── Provided records

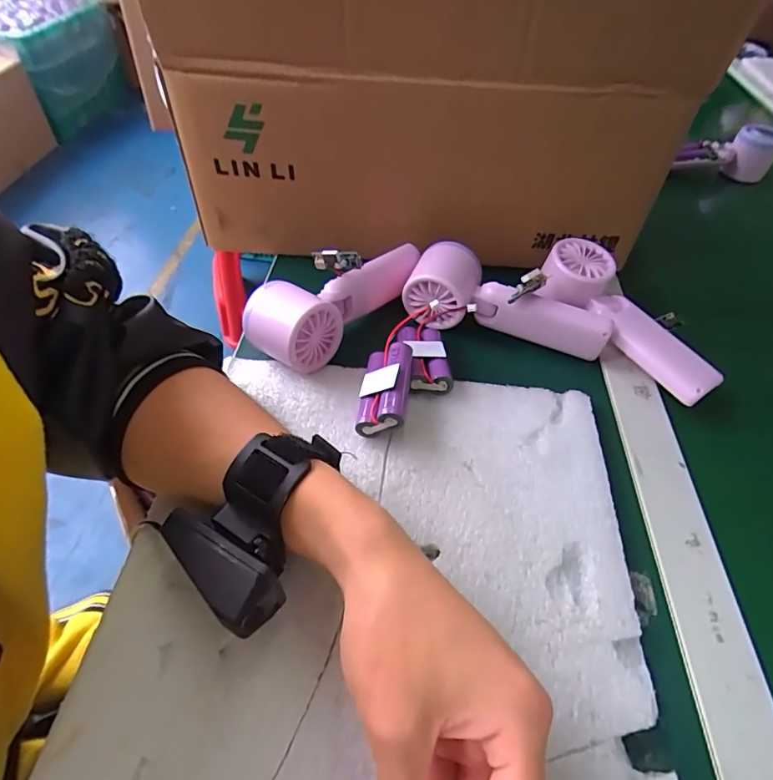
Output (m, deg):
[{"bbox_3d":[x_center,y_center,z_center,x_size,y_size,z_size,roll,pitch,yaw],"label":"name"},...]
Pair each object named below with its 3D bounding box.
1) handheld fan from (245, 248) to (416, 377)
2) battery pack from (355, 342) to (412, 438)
[{"bbox_3d":[-0.052,-0.068,0.378,0.064,0.047,0.114,32,55,21],"label":"handheld fan"},{"bbox_3d":[0.000,-0.002,0.331,0.039,0.019,0.066,-19,45,31],"label":"battery pack"}]

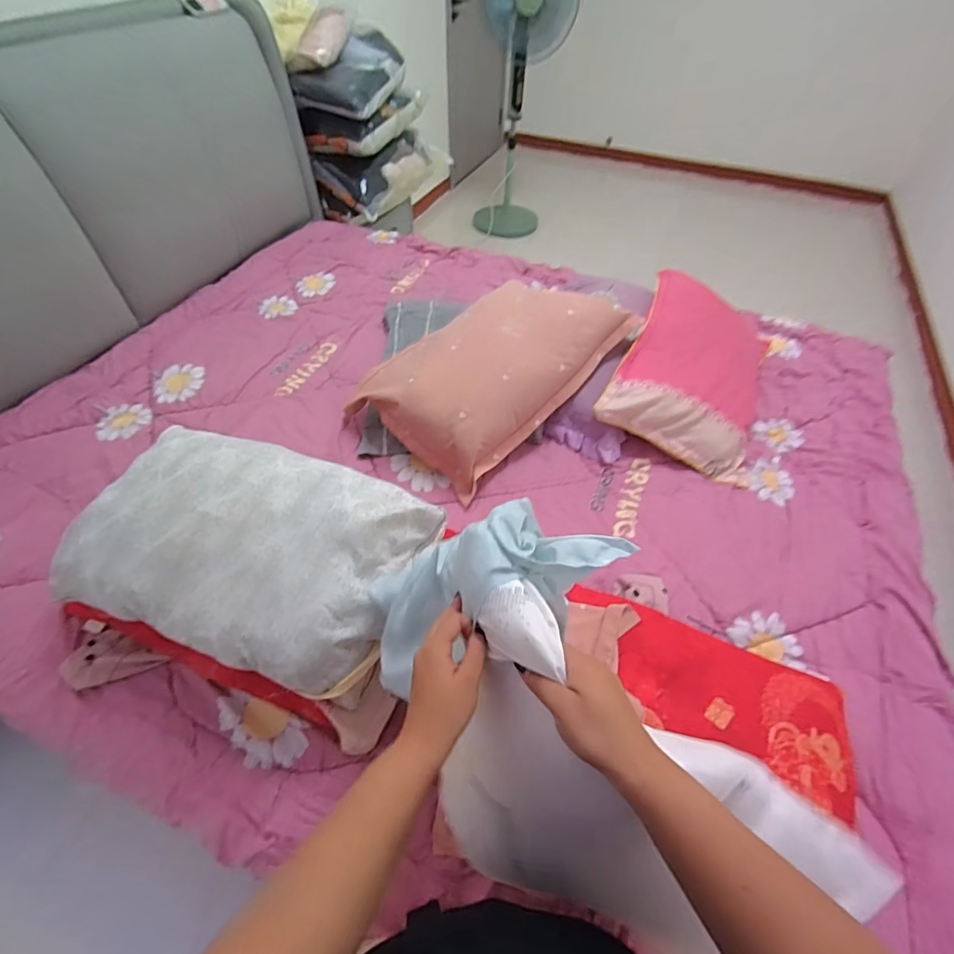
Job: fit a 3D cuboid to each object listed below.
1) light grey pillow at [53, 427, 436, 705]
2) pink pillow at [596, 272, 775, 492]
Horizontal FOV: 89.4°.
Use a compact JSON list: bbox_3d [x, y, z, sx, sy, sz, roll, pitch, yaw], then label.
[{"bbox_3d":[-0.374,0.097,0.778,0.547,0.127,0.339,16,53,11],"label":"light grey pillow"},{"bbox_3d":[0.573,-0.285,1.283,0.370,0.165,0.564,20,54,14],"label":"pink pillow"}]

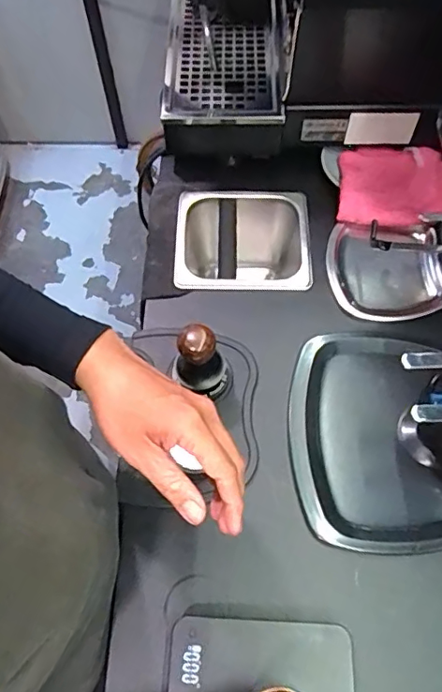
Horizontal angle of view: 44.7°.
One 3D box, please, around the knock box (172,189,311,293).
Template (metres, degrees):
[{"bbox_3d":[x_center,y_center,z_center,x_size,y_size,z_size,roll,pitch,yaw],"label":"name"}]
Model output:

────

What you will do: An exact retyping of each record, with no pictures, is the answer required.

Completed task:
Output (m, deg):
[{"bbox_3d":[x_center,y_center,z_center,x_size,y_size,z_size,roll,pitch,yaw],"label":"name"},...]
Pair each object named below with its 3D bounding box.
1) handheld fan from (245, 248) to (416, 377)
2) battery pack from (355, 342) to (412, 438)
[{"bbox_3d":[-0.052,-0.068,0.378,0.064,0.047,0.114,32,55,21],"label":"handheld fan"},{"bbox_3d":[0.000,-0.002,0.331,0.039,0.019,0.066,-19,45,31],"label":"battery pack"}]

Job: fit a 3D cuboid to each object listed below.
1) light grey pillow at [53, 427, 436, 705]
2) pink pillow at [596, 272, 775, 492]
Horizontal FOV: 89.4°.
Use a compact JSON list: bbox_3d [x, y, z, sx, sy, sz, roll, pitch, yaw], then label.
[{"bbox_3d":[-0.374,0.097,0.778,0.547,0.127,0.339,16,53,11],"label":"light grey pillow"},{"bbox_3d":[0.573,-0.285,1.283,0.370,0.165,0.564,20,54,14],"label":"pink pillow"}]

Horizontal angle of view: 44.7°.
One 3D box, please, around the knock box (172,189,311,293).
Template (metres, degrees):
[{"bbox_3d":[x_center,y_center,z_center,x_size,y_size,z_size,roll,pitch,yaw],"label":"name"}]
Model output:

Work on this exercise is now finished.